Extract:

Fish hatchery work at top speed

TROUT are primarily a hatchery raised critter in Iowa. The Hawkeye state does have a few brown trout naturally reproducing but the majority of rainbow, brook or brown trout are raised in carefully controlled hatchery systems. It is a specialty service that takes a big effort and special facilities and knowhow in order to bring the fish from egg stage, through fertilization, hatching and rearing. It works. And this is where some of Iowa fishing license fees are used to support the field work of hatcheries in Iowa.

The future of trout fishing sits at the present time in trays and raceways filled with cold clear water at the Manchester fish hatchery. The final spawning of rainbow trout has taken place for those fish destined for 2015 stocking. They will be carefully fed during 2014. The year class for 2014 stocking however was at this stage last year. It takes time to allow sufficient growth to occur.

Tiny brook trout and brown trout move within clusters similar to a dark cloud within the raceway water. Every 20 minutes, a timer dispenses a special commercial trout food. The fish have learned that supper is served. Rainbows are now in the sac fry stage, newly hatched but still obviously heavy with the yolk sac that gave rise to their life. A constant flow of cold clear water passes over them from springs within the nearby bedrock. The Manchester hatchery has been operating since the late 1800s due entirely to its volume and quality of fresh water. Prior to Iowa DNR using the facility, it was a federal fish hatchery.

Dataset extract:
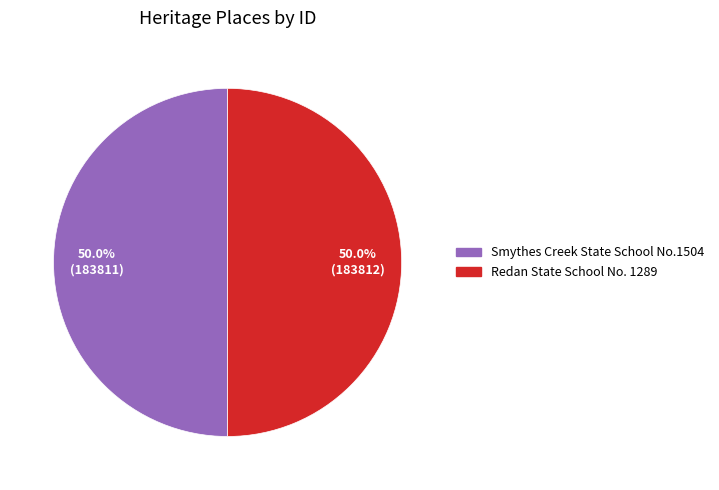

Is the sum of Redan State School No. 1289 and Smythes Creek State School No.1504 greater than half?

Yes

Job 1: Rewrite the trout hatchery article between "Tiny brook trout" and "federal fish hatchery.", inclusive, replacing "supper" with "dinner".
Job 2:
Using the trout hatchery article, answer these questions:
(a) Which kind of trout has a few naturally reproducing fish in Iowa?
(b) How often does the timer dispense trout food in the raceways?
(c) Since when has the Manchester hatchery been operating?

Written solution 1:
Tiny brook trout and brown trout move within clusters similar to a dark cloud within the raceway water. Every 20 minutes, a timer dispenses a special commercial trout food. The fish have learned that dinner is served. Rainbows are now in the sac fry stage, newly hatched but still obviously heavy with the yolk sac that gave rise to their life. A constant flow of cold clear water passes over them from springs within the nearby bedrock. The Manchester hatchery has been operating since the late 1800s due entirely to its volume and quality of fresh water. Prior to Iowa DNR using the facility, it was a federal fish hatchery.

Written solution 2:
(a) Brown trout
(b) Every 20 minutes
(c) Since the late 1800s